Dann kommt an diesem Mittwoch noch der Bundespräsident mit einer wenig freundlichen Botschaft an die europäischen Regierungschefs - und damit auch an Merkel. Er greift die Euro-Retter scharf an. Sie würden sich leiten lassen von den Akteuren des Finanzmarktes. "Immer öfter treffen sie eilig weitreichende Entscheidungen kurz vor Börsenöffnung, anstatt den Gang der Dinge längerfristig zu bestimmen. Dies trifft unsere Demokratien in ihrem Kern", kritisierte Wulff. Die Politik müsse sich davon lösen, hektisch auf jeden Kursrutsch an den Börsen zu reagieren. "Sie darf sich nicht abhängig fühlen und sich am Nasenring durch die Manege führen lassen, von Banken, von Ratingagenturen oder sprunghaften Medien", sagte Wulff und forderte langfristig orientierte, "wenn nötig, auch unpopuläre Entscheidungen". Am Nasenring will niemand herumgeführt werden - Angela Merkel schon gar nicht.

Sowohl der Bundespräsident als auch die Arbeitsministerin können sich natürlich einen schlanken Fuß machen, denn die wesentlichen Entscheider in der Euro-Krise sind sie am Ende nicht.

Auch Helmut Kohl, der Altkanzler, muss nichts mehr entscheiden, seine Worte werden in Teilen der Union ihre Wirkung aber nicht verfehlen.
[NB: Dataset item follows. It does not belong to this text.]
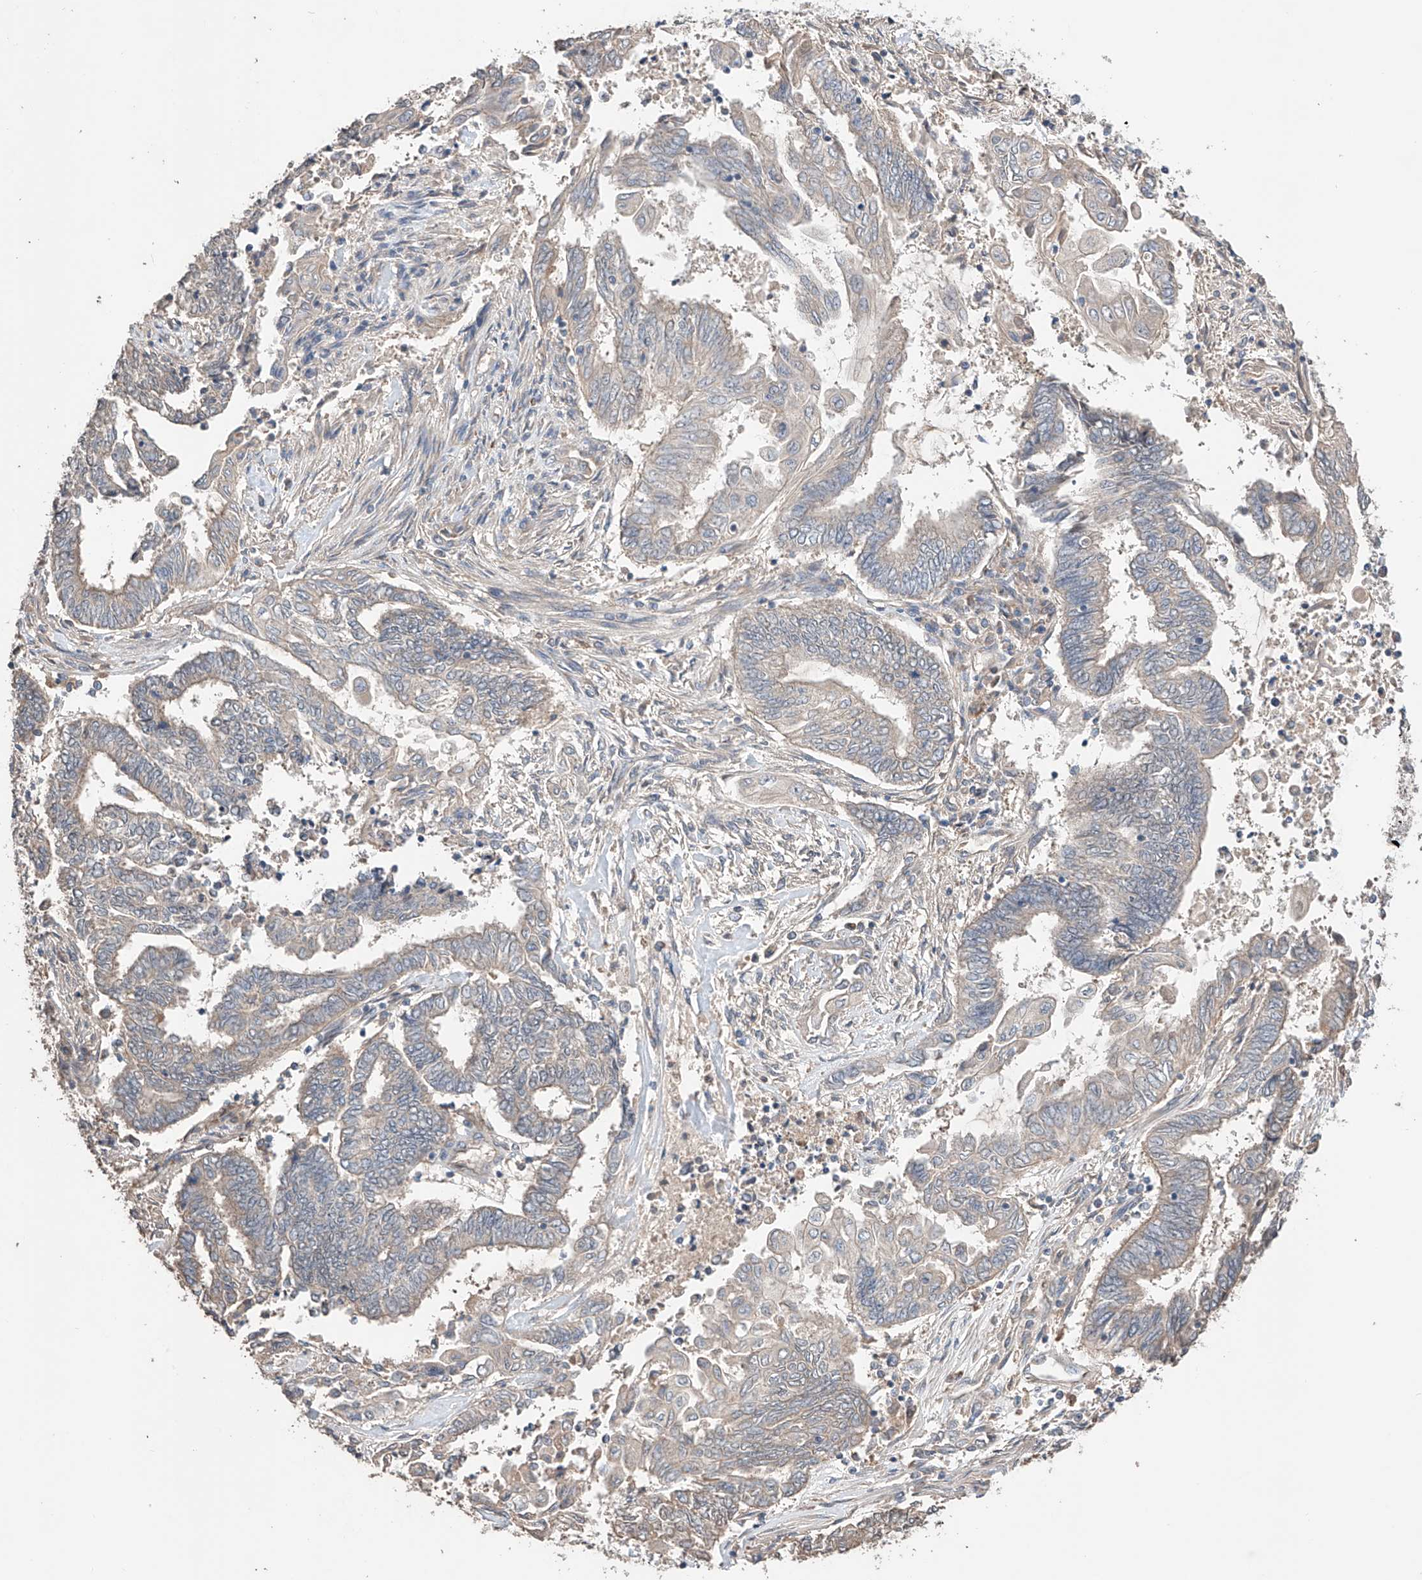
{"staining": {"intensity": "negative", "quantity": "none", "location": "none"}, "tissue": "endometrial cancer", "cell_type": "Tumor cells", "image_type": "cancer", "snomed": [{"axis": "morphology", "description": "Adenocarcinoma, NOS"}, {"axis": "topography", "description": "Uterus"}, {"axis": "topography", "description": "Endometrium"}], "caption": "The image shows no significant expression in tumor cells of adenocarcinoma (endometrial).", "gene": "ZFHX2", "patient": {"sex": "female", "age": 70}}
Kohl hat die aktuelle deutsche Außenpolitik heftig kritisiert. "Deutschland ist schon seit einigen Jahren keine berechenbare Größe mehr - weder nach innen noch nach außen", sagte Kohl der Zeitschrift "Internationale Politik". Er frage sich, "wo Deutschland heute eigentlich steht und wo es hin will", erklärte der CDU-Politiker mit Blick auf die transatlantischen Beziehungen. Dass US-Präsident Barack Obama bei seinem jüngsten Besuch in Europa Deutschland nicht besucht habe, sei früher unvorstellbar gewesen. "Wir müssen aufpassen, dass wir nicht alles verspielen. Wir müssen dringend zu alter Verlässlichkeit zurückkehren", betonte der ehemalige Bundeskanzler. Das Ziel in erster Linie natürlich auf Westerwelle, der schließlich qua Amt die Verantwortung für die Außenpolitik trägt. Aber sie trifft auch Merkel, denn Richtlinienkompetenz zielt nicht nur nach innen, sondern auch nach außen. Und Europa ist sowieso die verlängerte Innenpolitik.
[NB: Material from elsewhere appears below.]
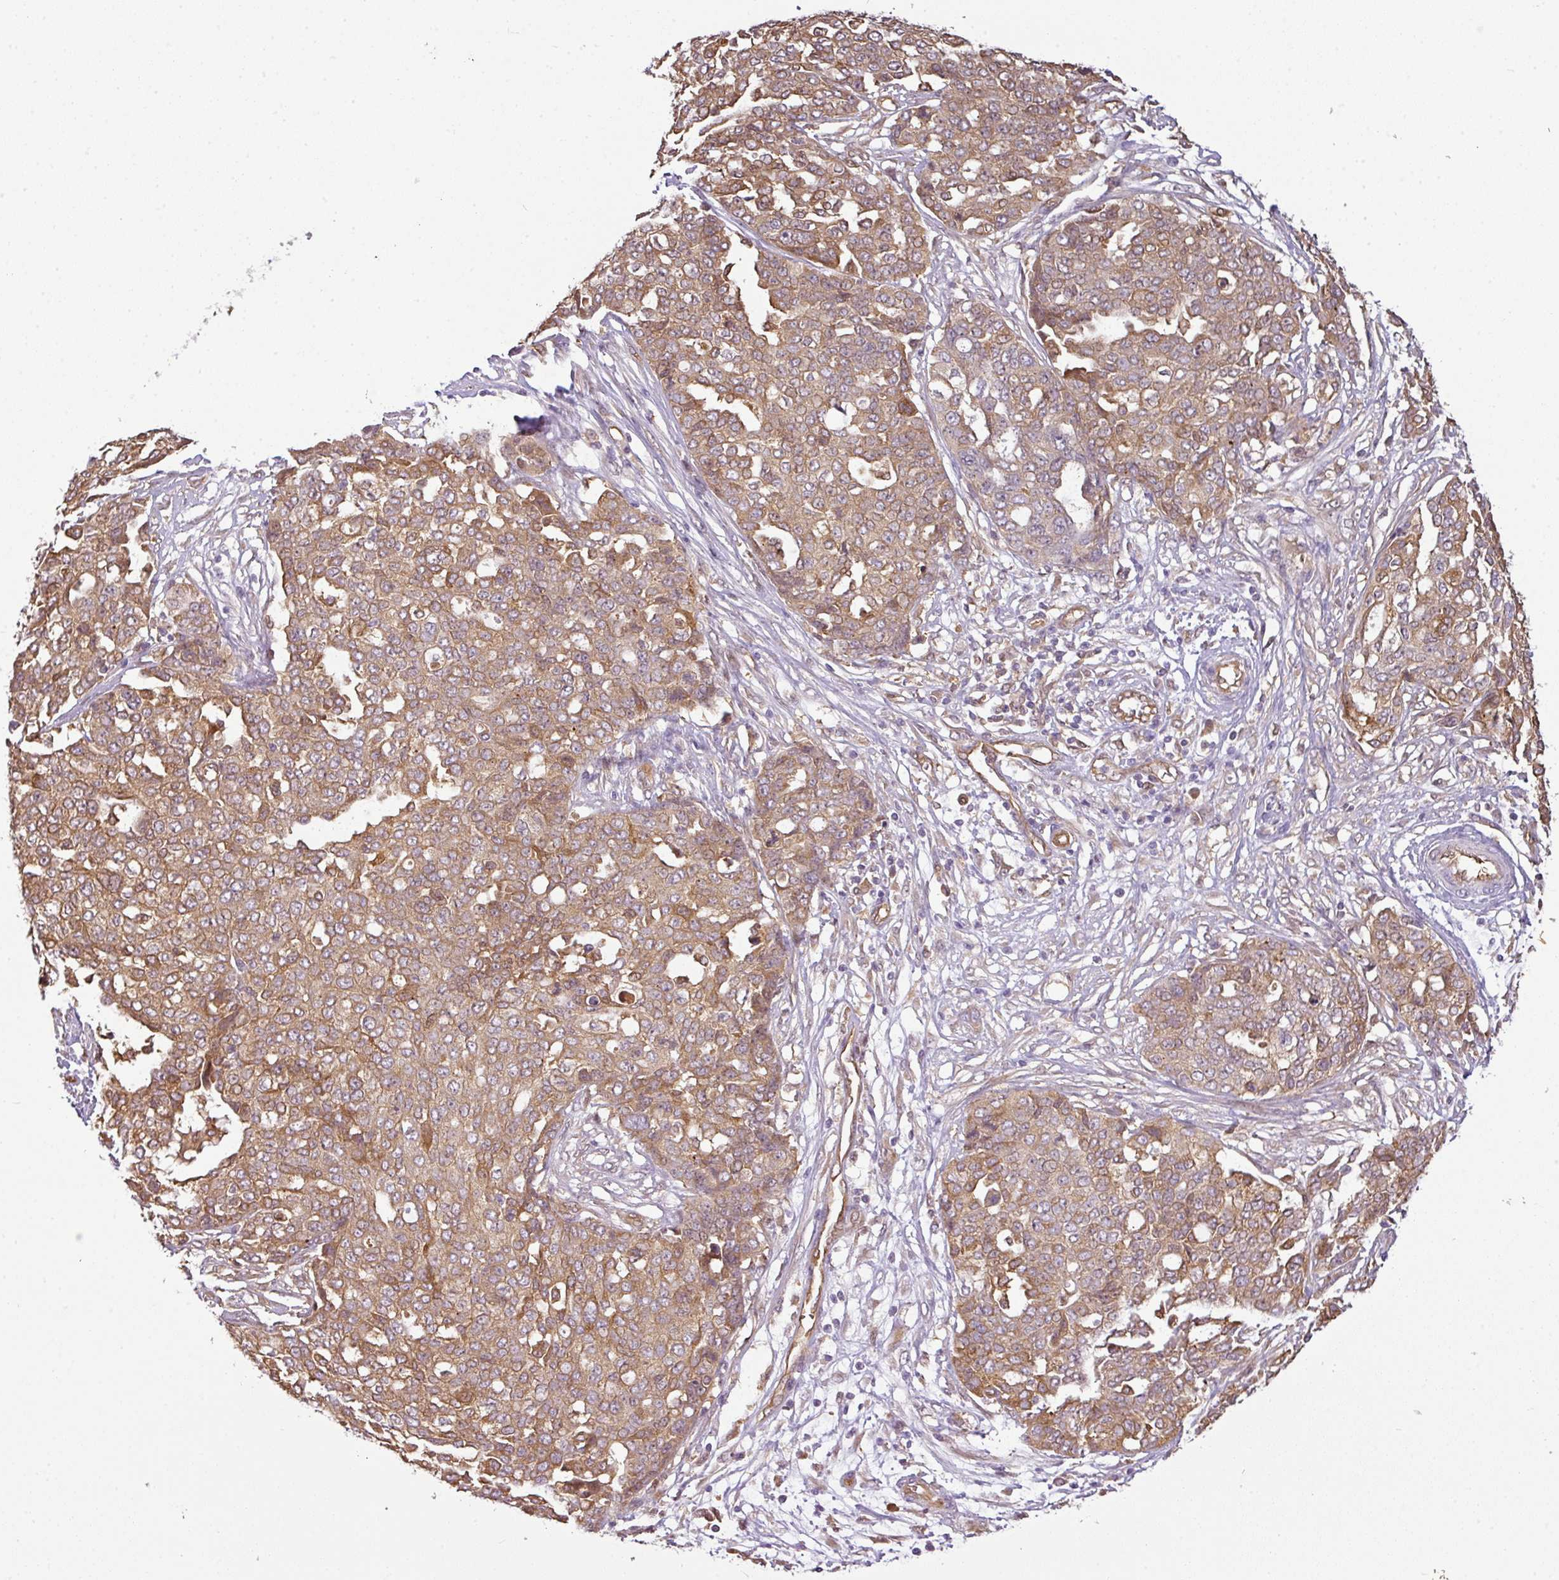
{"staining": {"intensity": "moderate", "quantity": ">75%", "location": "cytoplasmic/membranous"}, "tissue": "ovarian cancer", "cell_type": "Tumor cells", "image_type": "cancer", "snomed": [{"axis": "morphology", "description": "Cystadenocarcinoma, serous, NOS"}, {"axis": "topography", "description": "Soft tissue"}, {"axis": "topography", "description": "Ovary"}], "caption": "Ovarian cancer (serous cystadenocarcinoma) was stained to show a protein in brown. There is medium levels of moderate cytoplasmic/membranous positivity in about >75% of tumor cells. Using DAB (3,3'-diaminobenzidine) (brown) and hematoxylin (blue) stains, captured at high magnification using brightfield microscopy.", "gene": "ANKRD18A", "patient": {"sex": "female", "age": 57}}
Angela Merkel befindet sich also mindestens in unübersichtlichem Fahrwasser. Sie muss um ihre Mehrheit für den neuen Euro-Rettungsschirm kämpfen und die Stimmungslage in der Union scheint fragil zu sein. Viele kleine Nadelstiche werden irgendwann ihre Wirkung entfalten. Merkel fängt spät an, Leidenschaft für Europa zu entwickeln. In ihrer Partei sind viele, die das schon viel länger praktizieren. Und so kann die Euro-Hilfspolitik von Merkel noch zu ihrem wunden Punkt werden. Denn in puncto Europa und Geldwertstabilität verstehen viele Christdemokraten keinen Spaß. Auch in anderen Ländern ist längst noch nicht klar, ob die nationalen Regierungen und Parlamente dem Brüsseler Entwurf für den neuen Euro-Rettungsschirm wirklich zustimmen werden. Und auch Merkel kann sich ihrer schwarz-gelben Mehrheit noch nicht sicher sein. Die Zeiten des Abwartens ist vorbei. Vielleicht nicht nur Merkels Führungsstärke steht auf dem Spiel, sondern vor allem ihr Stil.